Welcome Real-time is also working on expanding
its efforts in the acquiring side of the payments business, which
Haddad says will take on more importance in the future as
profitability challenges impact the issuing side of the payments
“What we have been doing historically is
deploying our solutions with what we call large integrated banks,”
Haddad says. “These are banks that are involved heavily both on the
issuing side as well as the acquiring side. We sell a full solution
that works on both sides, and lets these integrated banks leverage
the issuing activities for the benefit of acquiring, while
leveraging their acceptance network for their own cardholders. That
has generated a lot of growth for us.
“What we are doing now is launching a subset of
that which just looks at the acquiring side. It creates a solution
for acquirers to help merchants do promotional marketing on all
cards accepted in-store. It really provides new value for
merchants, and is closer to the Google model such as AdWords and
Google Checkout. This is a new growth model that expands the number
of banks able to use this system, as they do not necessarily have
to be involved in the issuing side.”
In line with the evolution taking place in the
payments industry, Haddad says that although new propositions from
non-bank players, such as Google Checkout or PayPal, pose a
possible threat to traditional bank players, non-bank players are
at a distinct disadvantage, at least in the physical world.

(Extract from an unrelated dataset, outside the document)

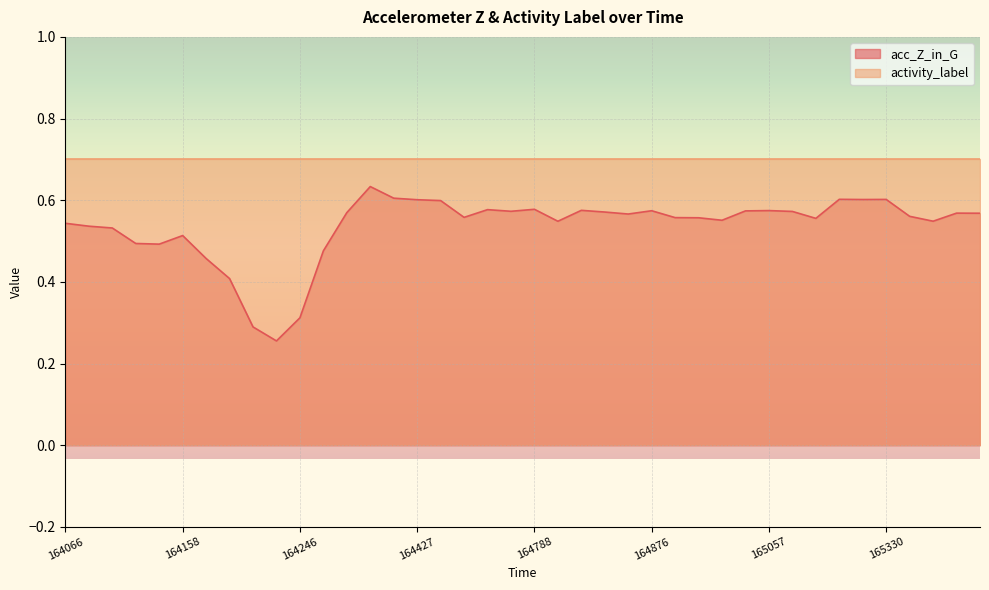

What is the sum of the values at 164876 and 164427?

1.2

However, banks should not miss the opportunity to learn from their
non-bank rivals.
“I think the traditional players have
tremendous strengths in comparison with non-bank players, at least
in the physical world,” he says. “When you go into the physical
world, it is much harder for a non-bank player to replicate what
the banks have in terms of the four-party model, where the issuing
side recruits cardholders and the acquiring network develops
acceptance and so on. That is a tremendous strength banks have in
comparison with non-banks. What banks can do is learn from
non-banks, for instance in the internet space, and see how to apply
those learnings in the physical space.
“To me it is an opportunity for some of the
banks to rethink what they are doing in payment and add a huge dose
of marketing to what they’re doing. A lot of banks are not going to
be able to do that because they are too locked into the past, but
there are some banks that are more marketing-savvy. They would be
interested in adding value from the marketing standpoint. That
could be a tremendous change in the industry.”